Question

A line \(L_1\) passing through the point of intersection of the lines \(x-2y+3=0\) and \(2x-y=0\) is parallel to the Line \(L_2\). If \(L_2\) passes through origin and also through the point of intersection of the lines \(3x-y+2=0\) and \(x-3y-2=0\), then the distance between the lines \(L_1\) and \(L_2\) is

• A. \( \frac{1}{\sqrt{2}} \)
• B. \( \sqrt{2} \)
• C. \( \sqrt{5} \)
• D. \( \frac{1}{\sqrt{5}} \)

Hint:

1. Solve systems of linear equations to find points of intersection. 2. The slope of a line through \( (x_1,y_1) \) and \( (x_2,y_2) \) is \( \frac{y_2-y_1}{x_2-x_1} \).
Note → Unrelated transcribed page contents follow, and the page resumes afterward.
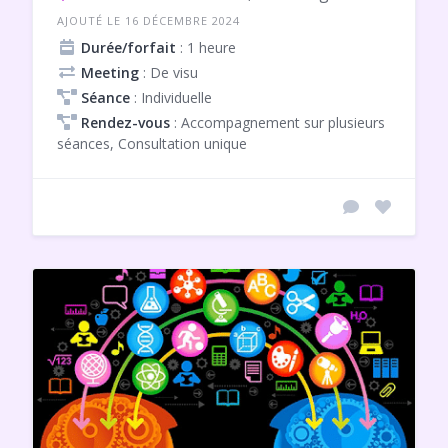
AJOUTÉ LE 16 DÉCEMBRE 2024
Durée/forfait
: 1 heure
Meeting
: De visu
Séance
: Individuelle
Rendez-vous
: Accompagnement sur plusieurs
séances, Consultation unique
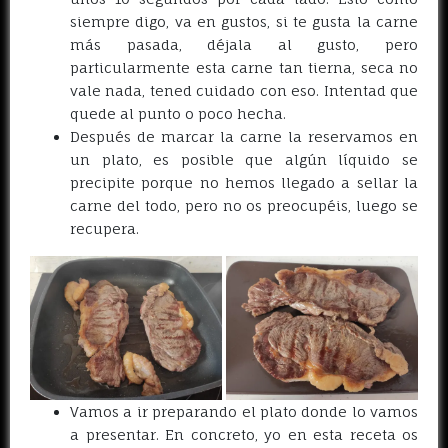
siempre digo, va en gustos, si te gusta la carne
más pasada, déjala al gusto, pero
particularmente esta carne tan tierna, seca no
vale nada, tened cuidado con eso. Intentad que
quede al punto o poco hecha.
Después de marcar la carne la reservamos en
un plato, es posible que algún líquido se
precipite porque no hemos llegado a sellar la
carne del todo, pero no os preocupéis, luego se
recupera.
Vamos a ir preparando el plato donde lo vamos
a presentar. En concreto, yo en esta receta os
Equation: \( y-y_1=m(x-x_1) \). 3. Parallel lines have equal slopes. 4. Distance between parallel lines \(Ax+By+C_1=0\) and \(Ax+By+C_2=0\) is \( \frac{|C_1-C_2|}{\sqrt{A^2+B^2}} \).

Answer 1

The Correct Option is A

Point of intersection for \(L_1\), \(P_1\): \(L_A: x-2y+3=0\) \(L_B: 2x-y=0 \implies y=2x\) Substitute \(y=2x\) into \(L_A\): \(x-2(2x)+3=0 \implies x-4x+3=0 \implies -3x=-3 \implies x=1\).
So \(y=2(1)=2\).
\(P_1 = (1,2)\).
Point of intersection for defining \(L_2\), \(P_2\): \(L_C: 3x-y+2=0 \implies y=3x+2\) \(L_D: x-3y-2=0\) Substitute \(y=3x+2\) into \(L_D\): \(x-3(3x+2)-2=0 \implies x-9x-6-2=0 \implies -8x=8 \implies x=-1\).
So \(y=3(-1)+2 = -1\).
\(P_2 = (-1,-1)\).
Line \(L_2\) passes through O(0,0) and \(P_2(-1,-1)\).
Slope of \(L_2\), \(m_2 = \frac{-1-0}{-1-0} = 1\).
Equation of \(L_2\): \(y-0 = 1(x-0) \implies y=x \implies x-y=0\).
Line \(L_1\) passes through \(P_1(1,2)\) and is parallel to \(L_2\), so slope \(m_1 = m_2 = 1\).
Equation of \(L_1\): \(y-2 = 1(x-1) \implies y-2=x-1 \implies x-y+1=0\).
Distance between parallel lines \(L_1: x-y+1=0\) and \(L_2: x-y=0\).
Using \( D = \frac{|C_1-C_2|}{\sqrt{A^2+B^2}} \) for \(Ax+By+C_1=0\) and \(Ax+By+C_2=0\).
Here \(A=1, B=-1, C_1=1, C_2=0\).
\[ D = \frac{|1-0|}{\sqrt{1^2+(-1)^2}} = \frac{1}{\sqrt{1+1}} = \frac{1}{\sqrt{2}} \] This matches option (1).